她微眯了眯眼,深褐色的眼瞳映著光清澄明亮,被長而濃密的睫毛簇擁著似洋娃娃般無邪。
眼眸里卻透著濃厚的不耐。
忽然後悔,早知道待機的時間那麼長,應該帶本書在手邊的。
可以抓緊時間學習。
雖然藝考的文化課過線分數對許緣凡來說不難,但她不知道是補償心理還是什麼。總想儘可能得到一個很高的分數,非常光鮮的分數,拿給裴昭華看。
用分數討好她的方式很幼稚,卻已經是許緣凡當學生那麼多年的本能了。
「小葉子,」許緣凡眼珠轉轉,忽然湊近葉寄雲問,「最近好像挺閒的,是一直那麼閒,還是這階段比較輕鬆?」
「閒?你說我們最近的行程還閒?明明忙死了。」葉寄雲凶了她一眼,無奈地說,「台詞記得快,跳舞練習一遍就會,瞧把你得意的呀。」
許緣凡摸了摸鼻子,好脾氣地笑了下說:「你不是也學得挺快的。我之前聽人說,我們這種剛組成的團會非常忙,會接很多商演,今天飛南明天飛北,根本沒有閒下來的時間。」
「聽誰瞎說呢,」葉寄雲總是有什麼說什麼,毫不留情地拆台道,「像我們這種限定女團,撐到解散的前一天還能剩下幾個粉絲就不錯了,還想今天飛南明天飛北?」
許緣凡眼裡閃過一絲驚詫。
她對裴昭華的話,從來都是百分百相信的。
「那……」許緣凡愣了會兒,才問,「那怎麼跟我聽到的說法不一樣。
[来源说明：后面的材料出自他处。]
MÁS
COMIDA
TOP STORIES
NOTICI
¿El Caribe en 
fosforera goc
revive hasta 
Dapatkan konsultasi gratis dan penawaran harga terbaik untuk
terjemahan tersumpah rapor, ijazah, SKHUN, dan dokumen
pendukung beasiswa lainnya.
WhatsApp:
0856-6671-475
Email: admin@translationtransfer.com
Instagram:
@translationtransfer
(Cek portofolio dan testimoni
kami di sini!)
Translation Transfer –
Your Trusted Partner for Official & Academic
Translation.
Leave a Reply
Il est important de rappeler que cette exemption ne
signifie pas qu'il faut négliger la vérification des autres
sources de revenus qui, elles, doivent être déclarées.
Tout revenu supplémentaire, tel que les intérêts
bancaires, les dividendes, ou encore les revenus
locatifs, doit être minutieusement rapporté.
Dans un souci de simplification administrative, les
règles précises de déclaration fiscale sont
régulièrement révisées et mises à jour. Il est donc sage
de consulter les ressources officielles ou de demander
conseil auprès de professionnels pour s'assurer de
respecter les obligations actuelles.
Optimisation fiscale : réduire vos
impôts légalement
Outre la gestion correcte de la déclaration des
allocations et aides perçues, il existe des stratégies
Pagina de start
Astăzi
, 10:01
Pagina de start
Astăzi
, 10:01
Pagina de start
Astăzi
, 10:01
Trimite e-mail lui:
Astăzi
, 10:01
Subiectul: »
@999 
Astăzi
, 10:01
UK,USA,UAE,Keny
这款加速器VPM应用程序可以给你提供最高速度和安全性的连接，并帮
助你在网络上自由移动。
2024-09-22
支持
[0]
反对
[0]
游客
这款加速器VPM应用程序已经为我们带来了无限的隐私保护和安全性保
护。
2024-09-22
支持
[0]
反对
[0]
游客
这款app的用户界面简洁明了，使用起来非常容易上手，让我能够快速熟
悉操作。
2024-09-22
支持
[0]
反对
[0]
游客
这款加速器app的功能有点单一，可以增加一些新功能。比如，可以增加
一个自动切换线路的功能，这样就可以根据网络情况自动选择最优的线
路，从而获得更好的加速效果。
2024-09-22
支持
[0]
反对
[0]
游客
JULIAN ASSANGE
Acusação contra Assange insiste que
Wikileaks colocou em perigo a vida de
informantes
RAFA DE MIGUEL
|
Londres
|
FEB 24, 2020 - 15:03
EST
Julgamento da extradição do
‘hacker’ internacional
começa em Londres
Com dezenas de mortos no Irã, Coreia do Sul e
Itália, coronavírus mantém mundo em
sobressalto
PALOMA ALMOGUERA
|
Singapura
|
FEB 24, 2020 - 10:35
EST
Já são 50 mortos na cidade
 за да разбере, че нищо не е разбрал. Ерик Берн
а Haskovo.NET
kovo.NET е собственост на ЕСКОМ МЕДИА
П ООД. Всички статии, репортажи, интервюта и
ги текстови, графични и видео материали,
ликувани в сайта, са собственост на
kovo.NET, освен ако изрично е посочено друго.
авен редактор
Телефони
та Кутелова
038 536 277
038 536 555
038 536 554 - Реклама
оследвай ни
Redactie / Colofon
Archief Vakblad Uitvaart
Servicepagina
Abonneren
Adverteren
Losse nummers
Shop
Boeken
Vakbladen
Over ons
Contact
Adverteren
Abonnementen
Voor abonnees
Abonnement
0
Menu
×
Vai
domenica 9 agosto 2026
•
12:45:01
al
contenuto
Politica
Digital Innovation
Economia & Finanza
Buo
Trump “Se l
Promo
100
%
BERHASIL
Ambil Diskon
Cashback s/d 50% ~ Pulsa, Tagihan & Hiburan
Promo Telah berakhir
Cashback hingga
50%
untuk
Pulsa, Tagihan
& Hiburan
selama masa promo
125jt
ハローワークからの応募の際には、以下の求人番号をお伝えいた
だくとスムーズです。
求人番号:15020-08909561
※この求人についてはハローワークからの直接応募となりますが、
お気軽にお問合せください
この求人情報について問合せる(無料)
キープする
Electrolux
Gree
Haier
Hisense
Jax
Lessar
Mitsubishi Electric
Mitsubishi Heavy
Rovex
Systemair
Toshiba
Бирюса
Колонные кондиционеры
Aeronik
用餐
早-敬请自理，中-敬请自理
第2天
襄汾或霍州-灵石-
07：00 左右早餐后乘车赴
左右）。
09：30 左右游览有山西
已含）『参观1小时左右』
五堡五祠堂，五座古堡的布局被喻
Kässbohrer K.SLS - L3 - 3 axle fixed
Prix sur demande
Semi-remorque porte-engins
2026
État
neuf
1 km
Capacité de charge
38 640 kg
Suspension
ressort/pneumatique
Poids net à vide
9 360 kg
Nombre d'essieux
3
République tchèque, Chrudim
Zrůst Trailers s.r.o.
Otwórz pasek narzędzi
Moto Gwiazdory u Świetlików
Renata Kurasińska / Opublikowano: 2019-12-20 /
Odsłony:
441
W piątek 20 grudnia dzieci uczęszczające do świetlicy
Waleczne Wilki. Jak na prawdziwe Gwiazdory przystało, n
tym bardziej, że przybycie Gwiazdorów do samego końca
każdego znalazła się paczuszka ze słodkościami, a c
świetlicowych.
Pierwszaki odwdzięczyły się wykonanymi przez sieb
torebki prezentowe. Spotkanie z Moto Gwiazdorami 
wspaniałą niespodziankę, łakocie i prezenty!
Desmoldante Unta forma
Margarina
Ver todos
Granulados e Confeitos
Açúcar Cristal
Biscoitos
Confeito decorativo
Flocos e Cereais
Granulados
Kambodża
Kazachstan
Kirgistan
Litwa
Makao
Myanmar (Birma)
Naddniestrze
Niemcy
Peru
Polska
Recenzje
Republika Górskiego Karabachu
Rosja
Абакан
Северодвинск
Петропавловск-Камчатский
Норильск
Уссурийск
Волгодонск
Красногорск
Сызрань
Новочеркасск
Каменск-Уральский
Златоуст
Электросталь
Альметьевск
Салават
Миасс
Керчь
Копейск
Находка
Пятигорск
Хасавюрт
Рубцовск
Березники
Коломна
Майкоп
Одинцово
」
「你相信我還是相信什麼亂七八糟的人?」葉寄雲白了她一眼,「只有兩種可能,要不就是那個人什麼都不懂在亂說,要不就是故意騙你。」
許緣凡:「沒有第三種可能嗎?」
葉寄雲擰眉,用她平常並不捨得動用的金貴腦子,苦苦思索幾秒道:「圈內人嗎?也可能在假模假樣跟你炫耀他的行程多。」
「那不可能,」許緣凡頓時笑了,「還是回到第二種吧。原來她是故意騙我的。」
葉寄云:「誰啊?」
許緣凡抿住笑,瞥她一眼:「我不告訴你。」
葉寄云:「……」
葉寄雲嘴裡輕輕地罵說:「切,誰稀罕知道呢。早知道我也騙你了,說我們很快就會行程滿滿當當,今天去日本明天去倫敦,連時差都要十幾個小時。」